- MATERIAL -
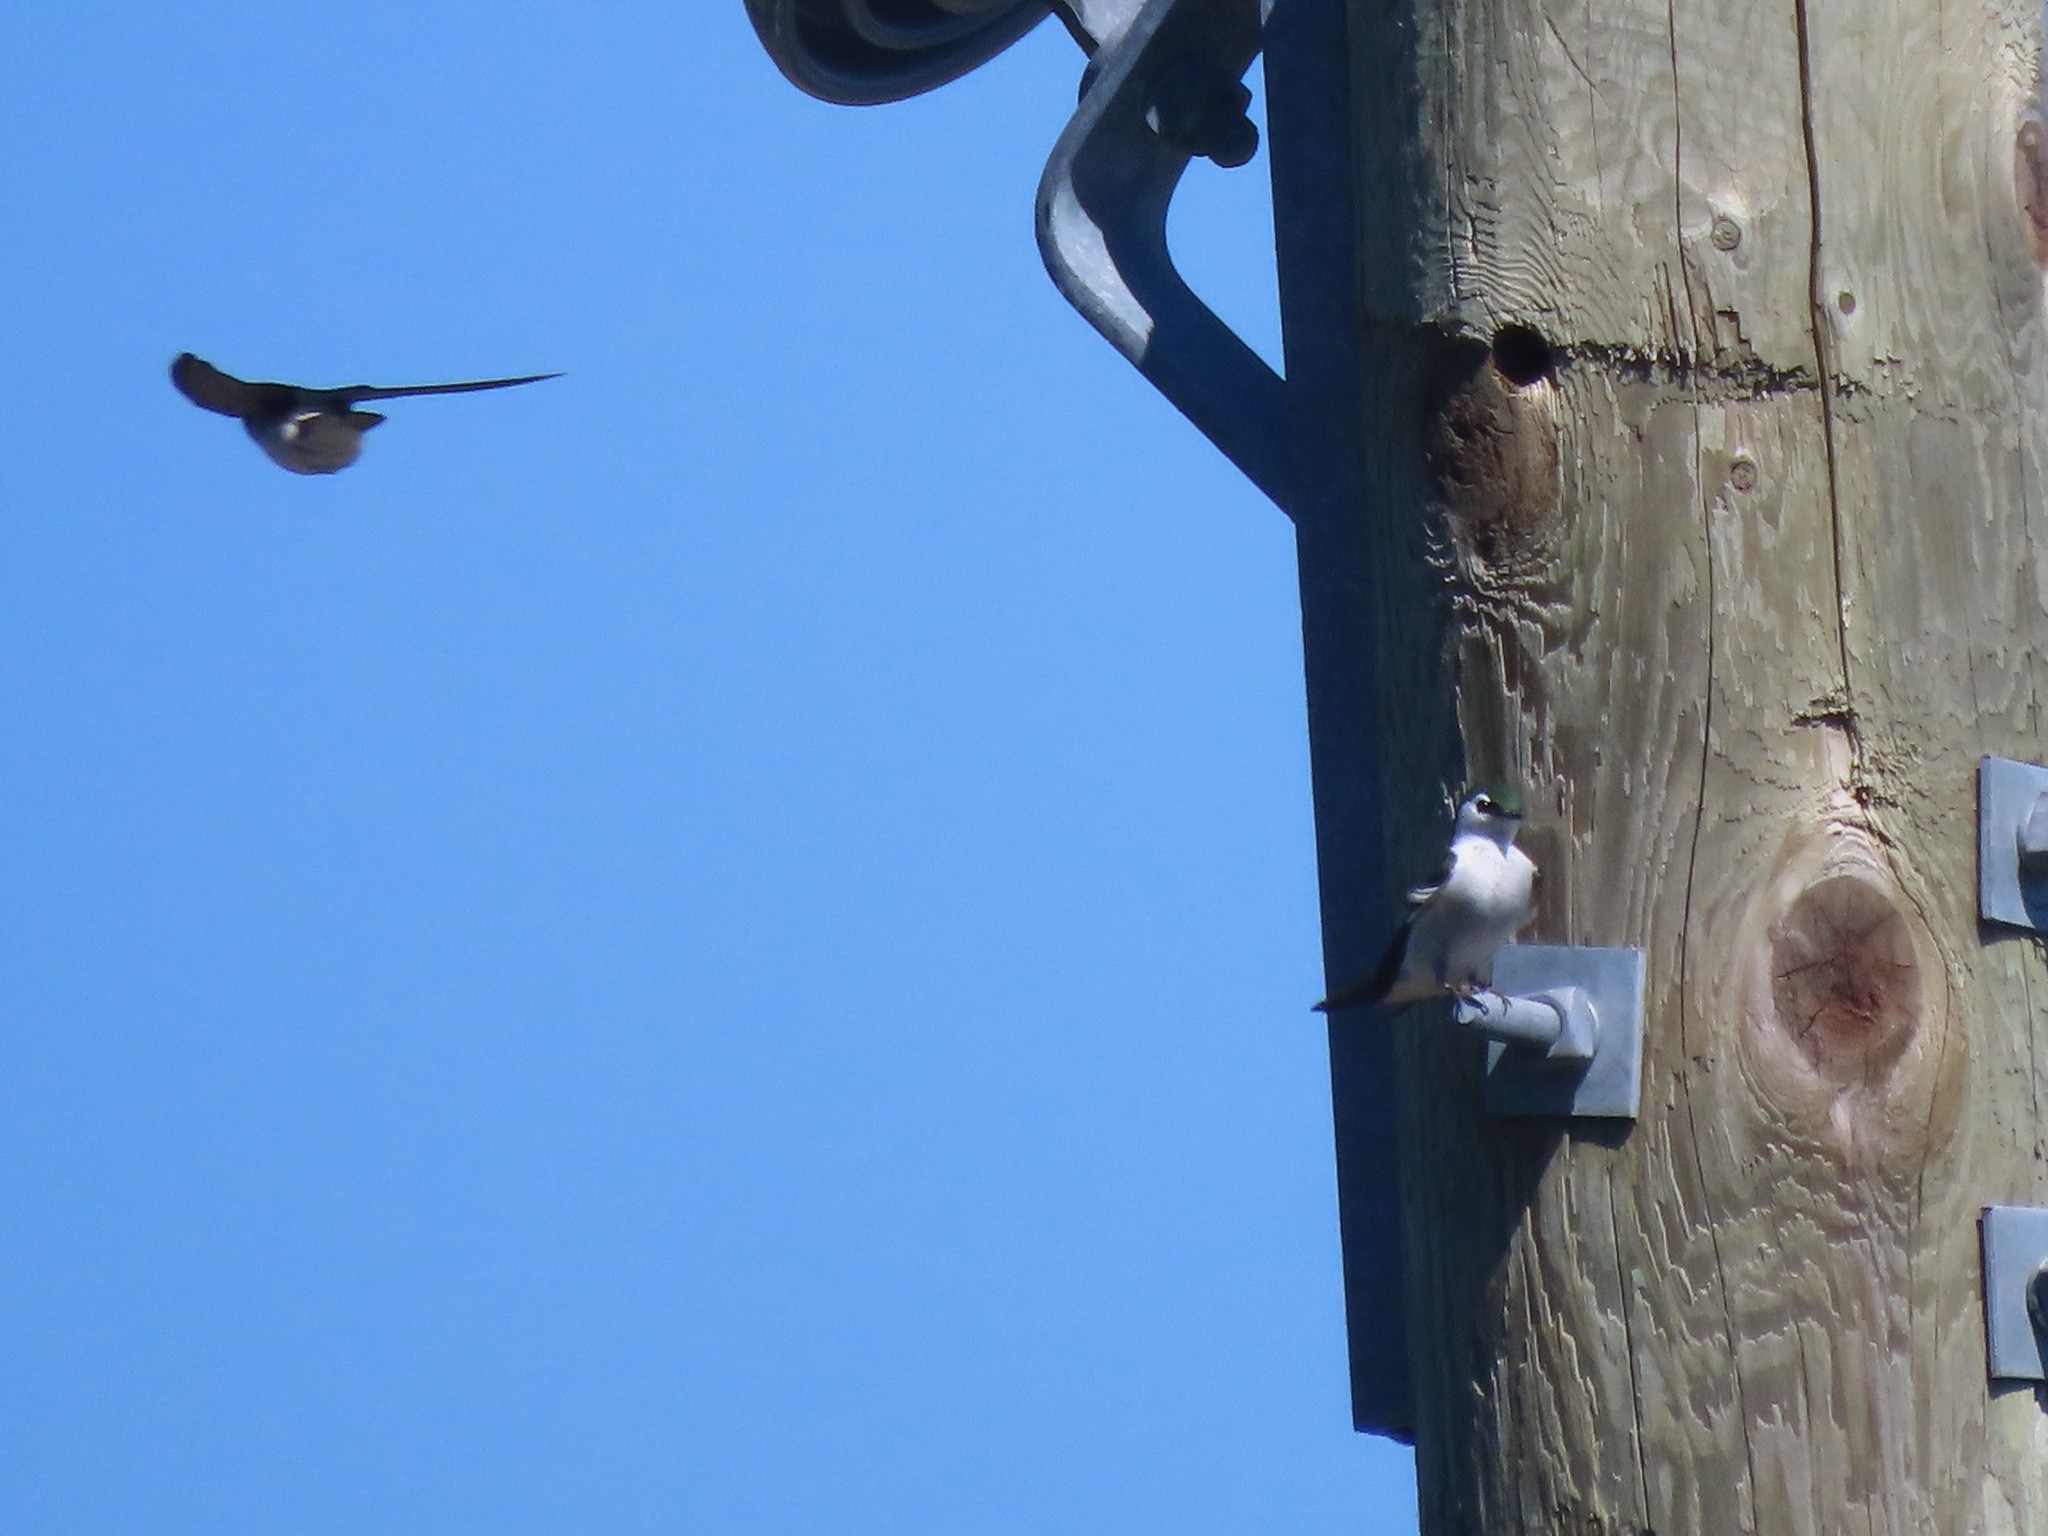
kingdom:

---

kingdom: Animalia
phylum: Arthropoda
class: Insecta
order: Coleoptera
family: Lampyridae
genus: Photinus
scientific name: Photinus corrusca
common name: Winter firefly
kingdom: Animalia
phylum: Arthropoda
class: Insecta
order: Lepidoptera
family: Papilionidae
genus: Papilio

--

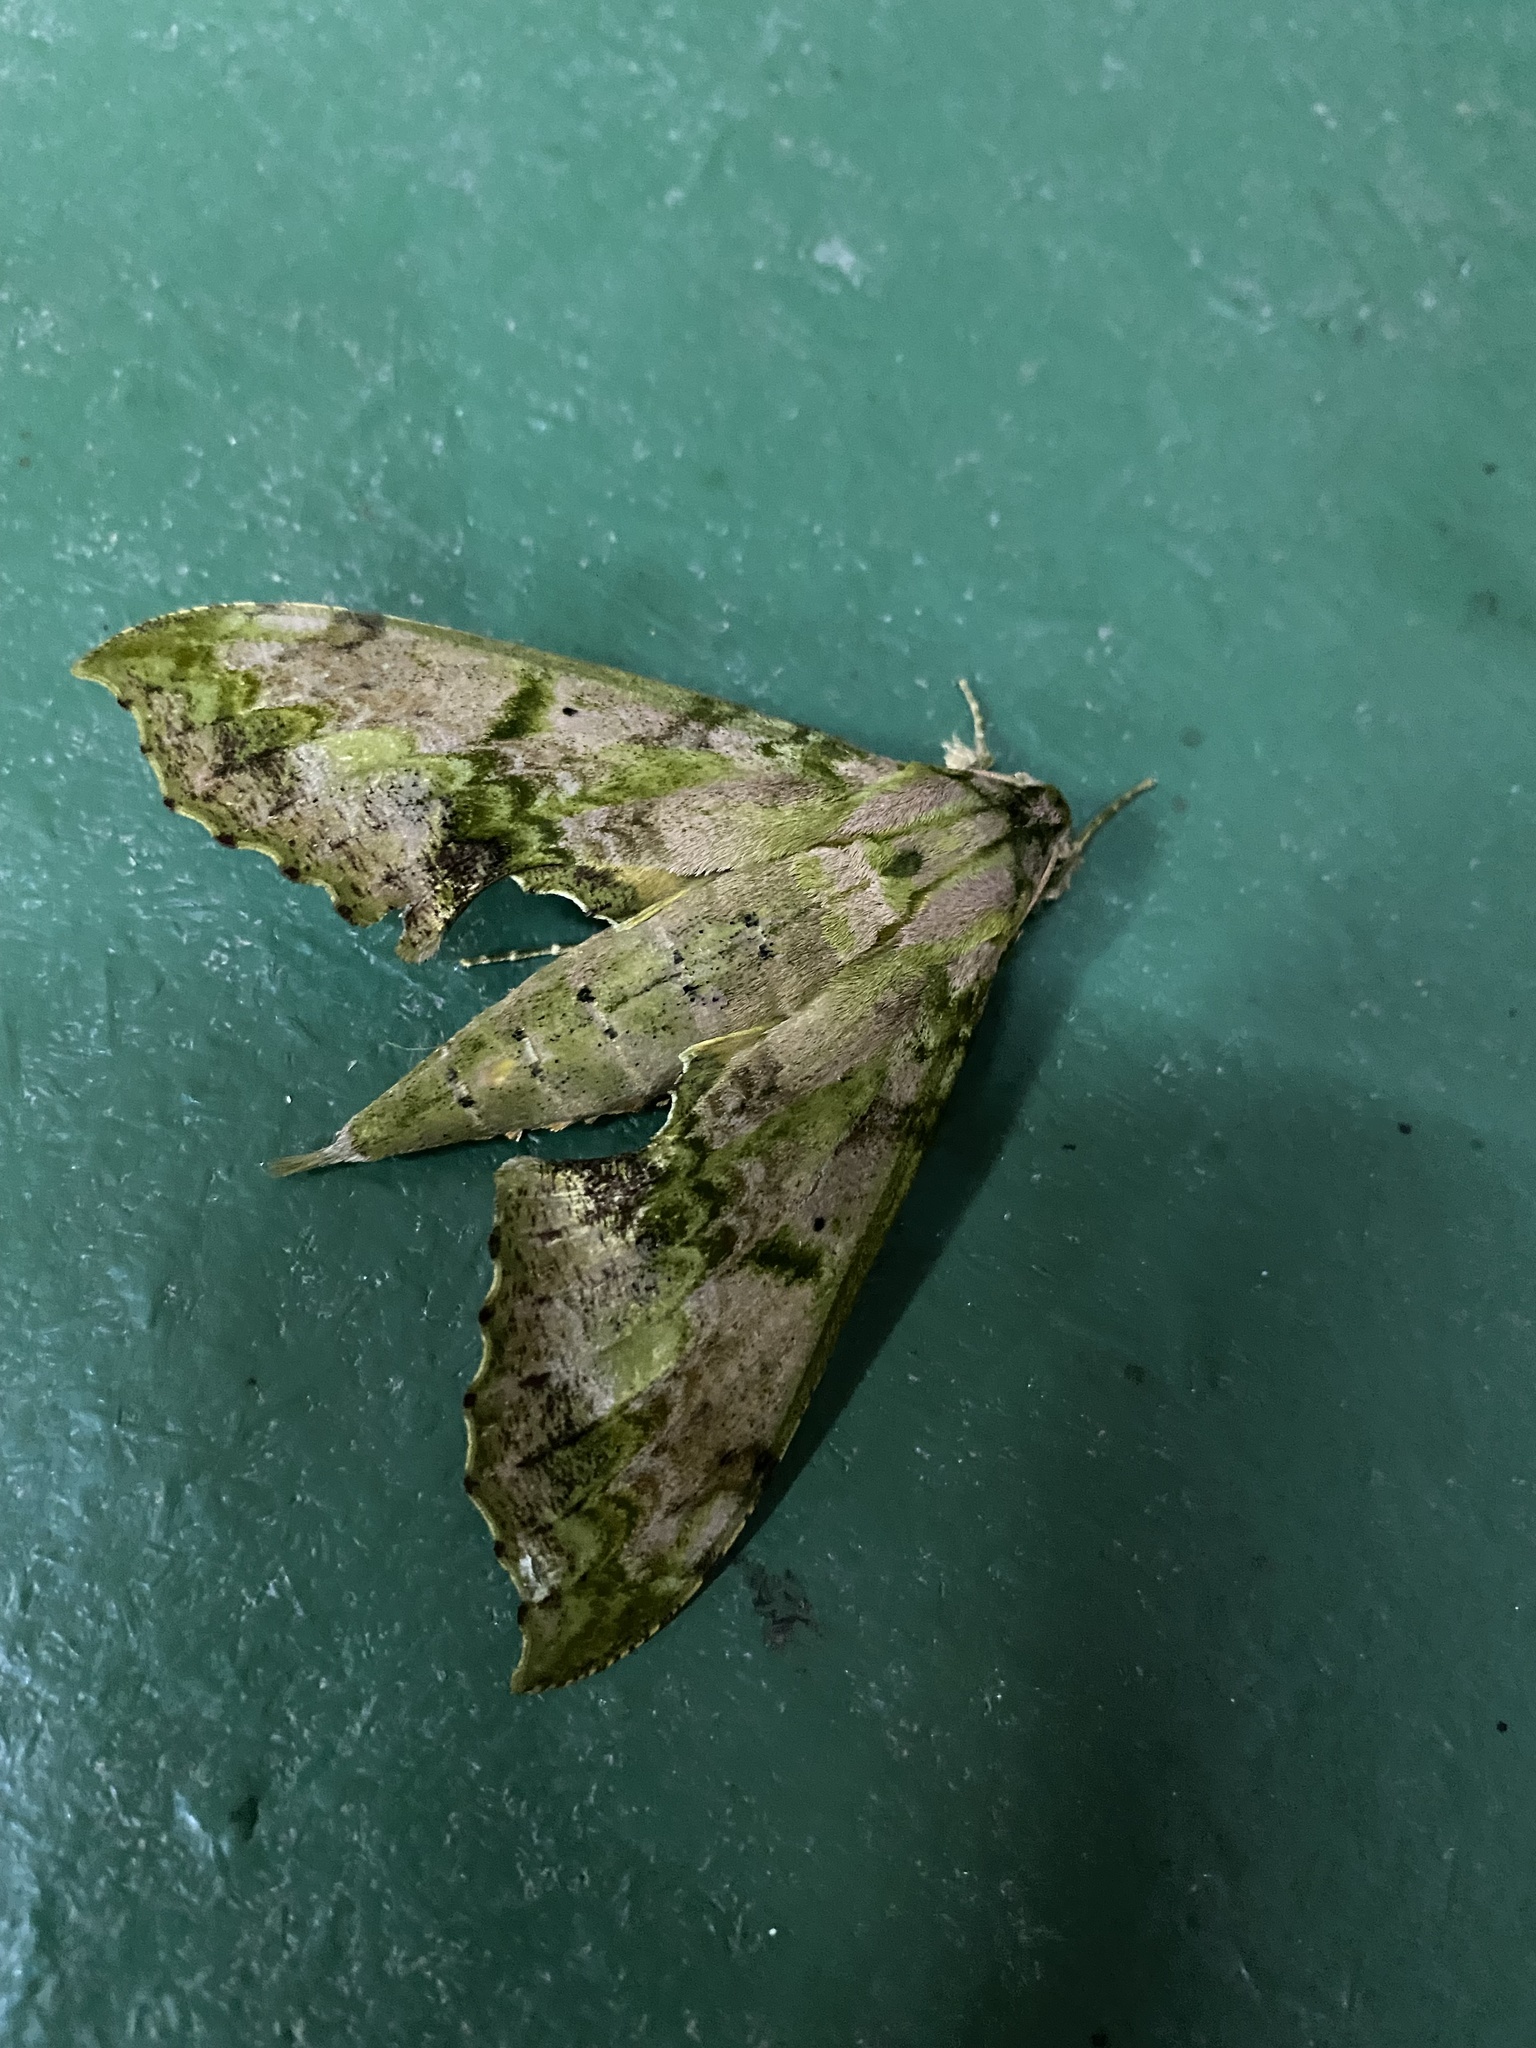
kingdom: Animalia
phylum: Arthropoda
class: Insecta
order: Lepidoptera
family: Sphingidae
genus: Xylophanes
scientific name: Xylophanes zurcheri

- WHAT IS NEEDED -
Copy everything in the listing from the line with "scientific name: Photinus corrusca" down to the line with "family: Papilionidae", switching "common name" to "everyday name" and leaving the rest unchanged.

- TASK SOLUTION -
scientific name: Photinus corrusca
everyday name: Winter firefly
kingdom: Animalia
phylum: Arthropoda
class: Insecta
order: Lepidoptera
family: Papilionidae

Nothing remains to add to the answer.